What you have to do: Copy the records below word for word, beginning at their start and stopping after the line that contains "8 июня 2022, 10:16". Include that line, and leave the pictures out of your answer.

Top of The data

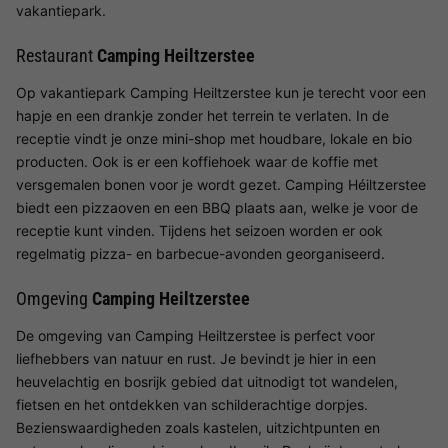
vakantiepark.
Restaurant
Camping Heiltzerstee
Op vakantiepark Camping Heiltzerstee kun je terecht voor een
hapje en een drankje zonder het terrein te verlaten. In de
receptie vindt je onze mini-shop met houdbare, lokale en bio
producten. Ook is er een koffiehoek waar de koffie met
versgemalen bonen voor je wordt gezet. Camping Héiltzerstee
biedt een pizzaoven en een BBQ plaats aan, welke je voor de
receptie kunt vinden. Tijdens het seizoen worden er ook
regelmatig pizza- en barbecue-avonden georganiseerd.
Omgeving
Camping Heiltzerstee
De omgeving van Camping Heiltzerstee is perfect voor
liefhebbers van natuur en rust. Je bevindt je hier in een
heuvelachtig en bosrijk gebied dat uitnodigt tot wandelen,
fietsen en het ontdekken van schilderachtige dorpjes.
Bezienswaardigheden zoals kastelen, uitzichtpunten en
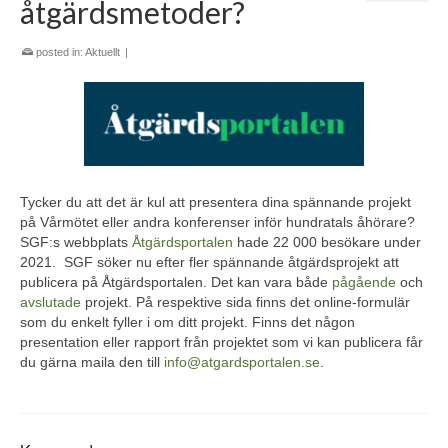
åtgärdsmetoder?
posted in:
Aktuellt
|
Tycker du att det är kul att presentera dina spännande projekt
på Vårmötet eller andra konferenser inför hundratals åhörare?
SGF:s webbplats
Åtgärdsportalen
hade 22 000 besökare under
2021. SGF söker nu efter fler spännande åtgärdsprojekt att
publicera på Åtgärdsportalen. Det kan vara både
pågående
och
avslutade
projekt. På respektive sida finns det online-formulär
som du enkelt fyller i om ditt projekt. Finns det någon
presentation eller rapport från projektet som vi kan publicera får
du gärna maila den till
info@atgardsportalen.se
.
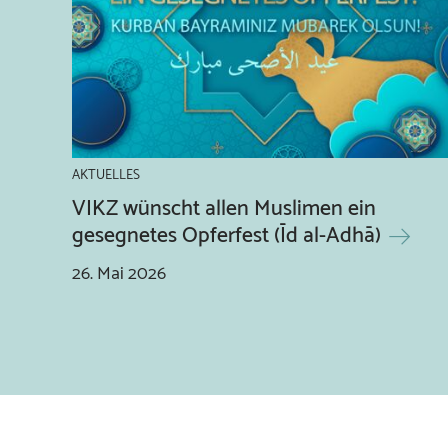
AKTUELLES
VIKZ wünscht allen Muslimen ein
gesegnetes Opferfest (Īd al-Adhā)
26.
Mai
2026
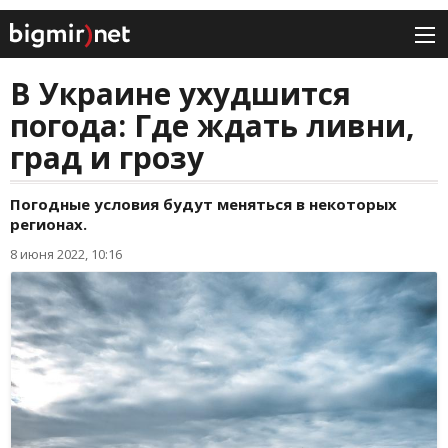
В Украине ухудшится
погода: Где ждать ливни,
град и грозу
Погодные условия будут меняться в некоторых
регионах.
8 июня 2022, 10:16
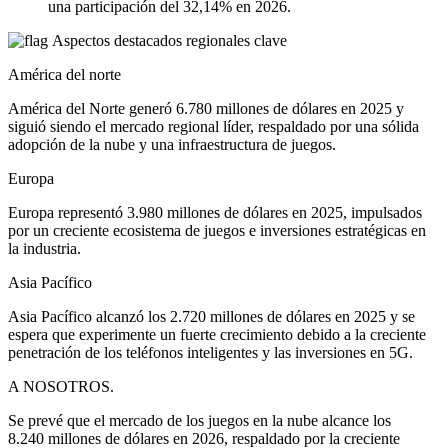
una participación del 32,14% en 2026.
Aspectos destacados regionales clave
América del norte
América del Norte generó 6.780 millones de dólares en 2025 y
siguió siendo el mercado regional líder, respaldado por una sólida
adopción de la nube y una infraestructura de juegos.
Europa
Europa representó 3.980 millones de dólares en 2025, impulsados ​​
por un creciente ecosistema de juegos e inversiones estratégicas en
la industria.
Asia Pacífico
Asia Pacífico alcanzó los 2.720 millones de dólares en 2025 y se
espera que experimente un fuerte crecimiento debido a la creciente
penetración de los teléfonos inteligentes y las inversiones en 5G.
A NOSOTROS.
Se prevé que el mercado de los juegos en la nube alcance los
8.240 millones de dólares en 2026, respaldado por la creciente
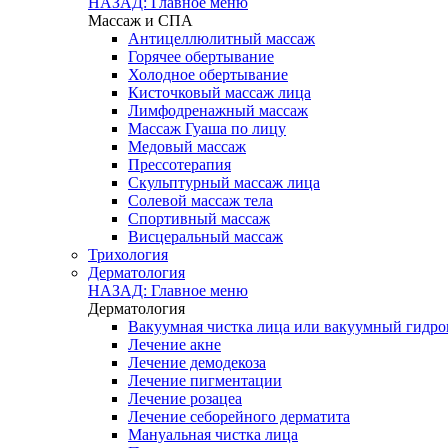
НАЗАД: Главное меню
Массаж и СПА
Антицеллюлитный массаж
Горячее обертывание
Холодное обертывание
Кисточковый массаж лица
Лимфодренажный массаж
Массаж Гуаша по лицу
Медовый массаж
Прессотерапия
Скульптурный массаж лица
Солевой массаж тела
Спортивный массаж
Висцеральный массаж
Трихология
Дерматология
НАЗАД: Главное меню
Дерматология
Вакуумная чистка лица или вакуумный гидроп
Лечение акне
Лечение демодекоза
Лечение пигментации
Лечение розацеа
Лечение себорейного дерматита
Мануальная чистка лица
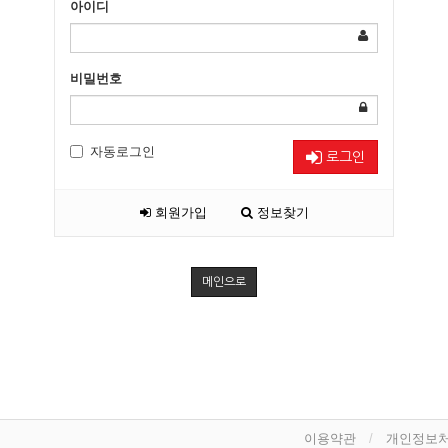
아이디
비밀번호
자동로그인
로그인
회원가입
정보찾기
메인으로
이용약관
개인정보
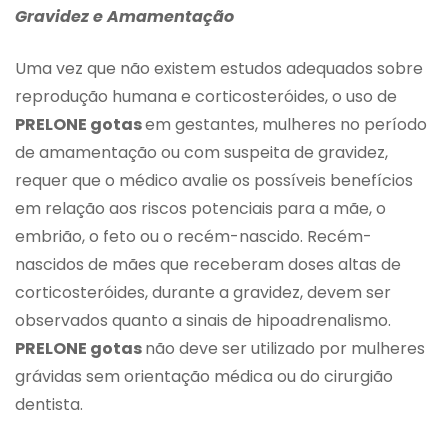
Gravidez e Amamentação
Uma vez que não existem estudos adequados sobre
reprodução humana e corticosteróides, o uso de
PRELONE gotas
em gestantes, mulheres no período
de amamentação ou com suspeita de gravidez,
requer que o médico avalie os possíveis benefícios
em relação aos riscos potenciais para a mãe, o
embrião, o feto ou o recém-nascido. Recém-
nascidos de mães que receberam doses altas de
corticosteróides, durante a gravidez, devem ser
observados quanto a sinais de hipoadrenalismo.
PRELONE gotas
não deve ser utilizado por mulheres
grávidas sem orientação médica ou do cirurgião
dentista.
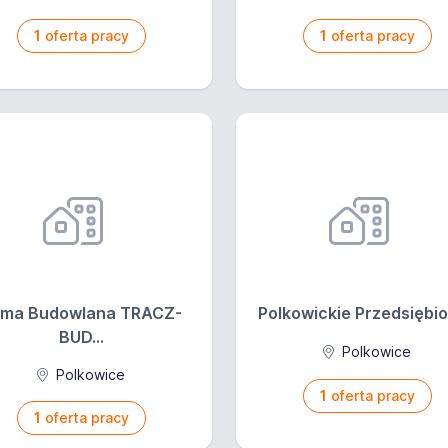
1
oferta pracy
1
oferta pracy
rma Budowlana TRACZ-
Polkowickie Przedsiębior
BUD...
Polkowice
Polkowice
1
oferta pracy
1
oferta pracy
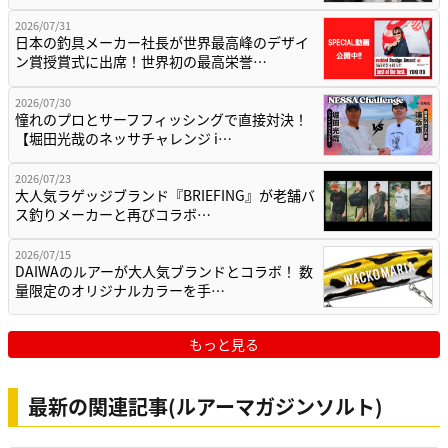
2026/07/31
日本の釣具メーカー社長が世界最高峰のデザイ
ン賞授賞式に出席！世界初の最高栄誉…
2026/07/30
憧れのプロとサーフフィッシングで直接対決！
【堀田光哉のネッサチャレンジ i…
2026/07/23
大人気ラゲッジブランド『BRIEFING』が老舗バ
ス釣りメーカーと再びコラボ…
2026/07/15
DAIWAのルアーが大人気ブランドとコラボ！ 数
量限定のオリジナルカラーを手…
もっと見る
最新の関連記事(ルアーマガジンソルト)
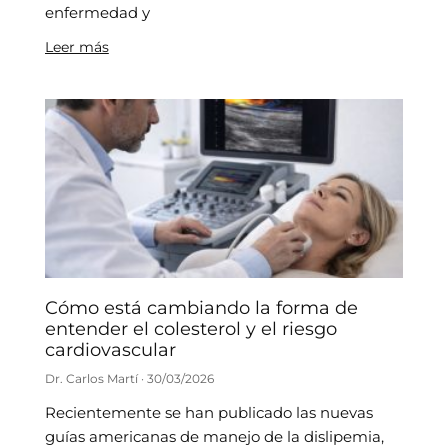
enfermedad y
Leer más
Cómo está cambiando la forma de
entender el colesterol y el riesgo
cardiovascular
Dr. Carlos Martí
30/03/2026
Recientemente se han publicado las nuevas
guías americanas de manejo de la dislipemia,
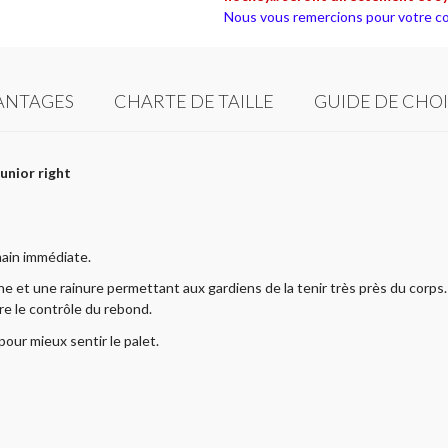
Nous vous remercions pour votre co
ANTAGES
CHARTE DE TAILLE
GUIDE DE CHO
unior right
ain immédiate.
e et une rainure permettant aux gardiens de la tenir très près du corps.
re le contrôle du rebond.
our mieux sentir le palet.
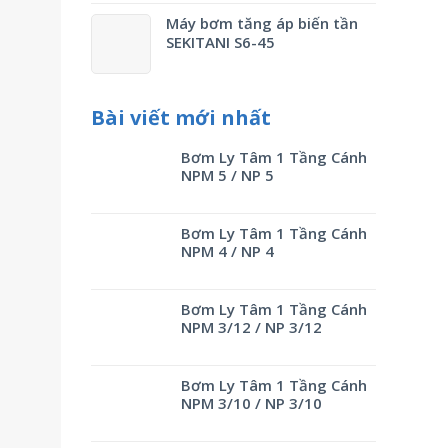
Máy bơm tăng áp biến tần
SEKITANI S6-45
Bài viết mới nhất
Bơm Ly Tâm 1 Tầng Cánh
NPM 5 / NP 5
Bơm Ly Tâm 1 Tầng Cánh
NPM 4 / NP 4
Bơm Ly Tâm 1 Tầng Cánh
NPM 3/12 / NP 3/12
Bơm Ly Tâm 1 Tầng Cánh
NPM 3/10 / NP 3/10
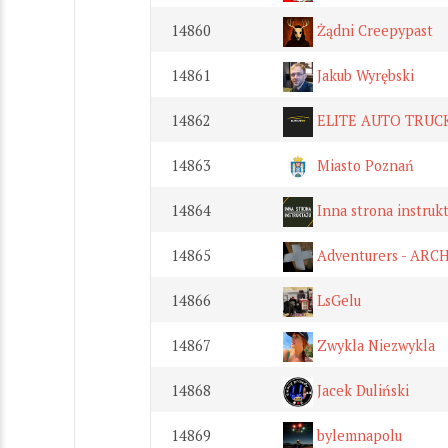
14860
Żądni Creepypast
14861
Jakub Wyrębski
14862
ELITE AUTO TRUCK
14863
Miasto Poznań
14864
Inna strona instruk
14865
Adventurers - AR
14866
LsGelu
14867
Zwykla Niezwykla
14868
Jacek Duliński
14869
bylemnapolu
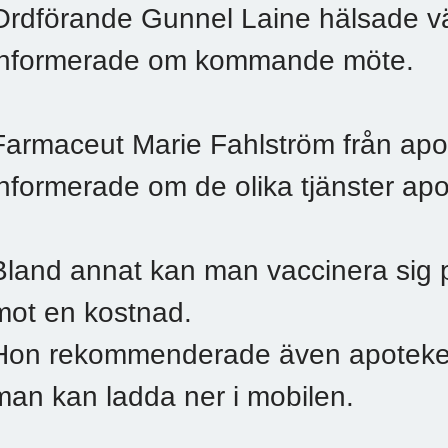
Ordförande Gunnel Laine hälsade 
informerade om kommande möte.
Farmaceut Marie Fahlström från apo
informerade om de olika tjänster apo
Bland annat kan man vaccinera sig 
mot en kostnad.
Hon rekommenderade även apoteke
man kan ladda ner i mobilen.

Bottom of The data

Output below:
vakantiepark.
Restaurant
Camping Heiltzerstee
Op vakantiepark Camping Heiltzerstee kun je terecht voor een
hapje en een drankje zonder het terrein te verlaten. In de
receptie vindt je onze mini-shop met houdbare, lokale en bio
producten. Ook is er een koffiehoek waar de koffie met
versgemalen bonen voor je wordt gezet. Camping Héiltzerstee
biedt een pizzaoven en een BBQ plaats aan, welke je voor de
receptie kunt vinden. Tijdens het seizoen worden er ook
regelmatig pizza- en barbecue-avonden georganiseerd.
Omgeving
Camping Heiltzerstee
De omgeving van Camping Heiltzerstee is perfect voor
liefhebbers van natuur en rust. Je bevindt je hier in een
heuvelachtig en bosrijk gebied dat uitnodigt tot wandelen,
fietsen en het ontdekken van schilderachtige dorpjes.
Bezienswaardigheden zoals kastelen, uitzichtpunten en
åtgärdsmetoder?
posted in:
Aktuellt
|
Tycker du att det är kul att presentera dina spännande projekt
på Vårmötet eller andra konferenser inför hundratals åhörare?
SGF:s webbplats
Åtgärdsportalen
hade 22 000 besökare under
2021. SGF söker nu efter fler spännande åtgärdsprojekt att
publicera på Åtgärdsportalen. Det kan vara både
pågående
och
avslutade
projekt. På respektive sida finns det online-formulär
som du enkelt fyller i om ditt projekt. Finns det någon
presentation eller rapport från projektet som vi kan publicera får
du gärna maila den till
info@atgardsportalen.se
.
AKTUELLES
VIKZ wünscht allen Muslimen ein
gesegnetes Opferfest (Īd al-Adhā)
26.
Mai
2026
В Украине ухудшится
погода: Где ждать ливни,
град и грозу
Погодные условия будут меняться в некоторых
регионах.
8 июня 2022, 10:16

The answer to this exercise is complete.